On the other hand, there was one lay brother who “absolved” us of our sins in a class prayer service. That seemed to be the last straw in a series of weird happenings. A few days later, another lay brother came in to finish off the semester. One lay teacher liked to gossip about other students with the in-crowd. A few brothers we were warned off to avoid. One we weren’t warned about was said to have eloped with a graduated senior from the girls’ side of the school.
Elsewhere in my life, a scoutmaster ejected for adultery, and various neighbor and extended family misbehaviors. So I recognized that adult authority is not an automatic pass for respect. I took the same attitude with me to college and into employment. I would watch professors and employers carefully and when respect was earned, I was willing to give it.
I don’t know that I was anti-authority as much as I was the equivalent of an agnostic on it. Doubt before proof.
Fast-forward to what I would call the cover-up scandal of 2002. I was certainly aware of sexual misdeeds among clergy, religious orders, and lay employees. The difference for me was that I became aware of bishops blundering their management responsibilities on a scale that far surpassed the relatively lower percentage of priest-abusers.
Before 1986, there may have been excuses of ignorance. But between that year and 2002, the bishops collectively ignored evidence presented by fellow priests. A few bishops did take action. My priest friends in my current diocese report that Archbishop Hunthausen took credible action once he heard Fr Tom Doyle’s report to the USCCB. The bigger problem from the institution’s eyes in that decade was the promotion of peace. So, for the pope of the day, doubt.
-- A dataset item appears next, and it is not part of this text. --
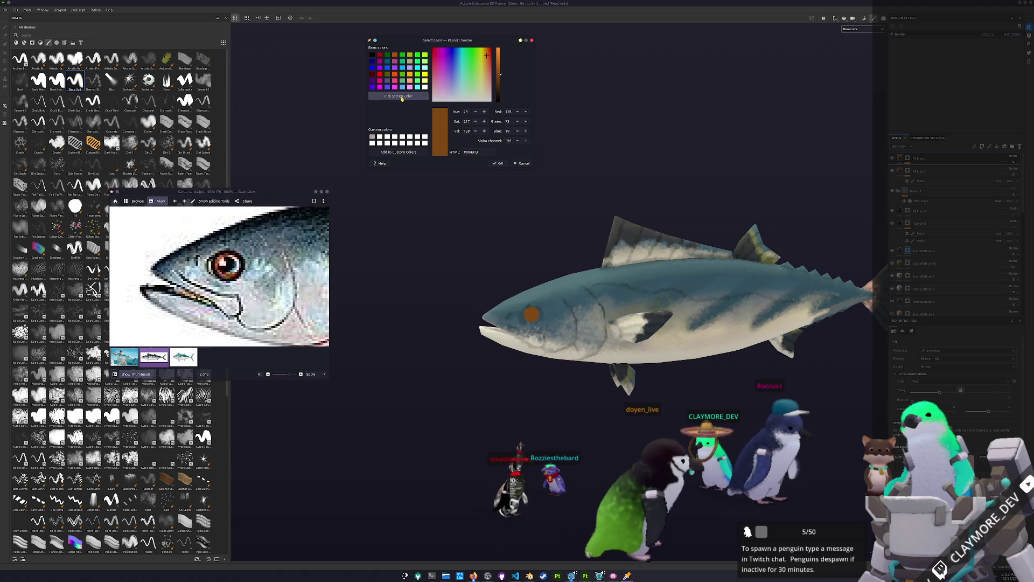
{"action": "left_click", "coordinate": [470, 284]}
{"action": "left_click", "coordinate": [925, 158]}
So today, I look upon church leaders with a broad swash of doubt. I’ve noted Catholics lapse into bad behavior repeatedly. It seems to make no difference if they are liberal or conservative. The notion that a Catholic can self-will herself or himself to virtue based on either a bleeding heart for the poor, a wish for artful liturgy, or an indulgence for things pre-conciliar is laughable–or it would be if it weren’t the matter of grave sin. I’m not surprised that Pope Benedict XVI inched forward on some issues, especially when the institution was embarrassed. Pope Francis has acted a little more quickly. But like his two predecessors, he seems ill-served by those whom he trusts in the hierarchy. He’d do better to add Marie Collins to his gang-of-nine.
I’ll wait and see how things turn out. I suspect Pope Francis is the best we could have hoped for in terms of a pope willing to move forward on issues of abuse and cover-up. If people begin speaking out against him, I doubt they will be marginalized as squeaky wheels were in the 1978-2013 era.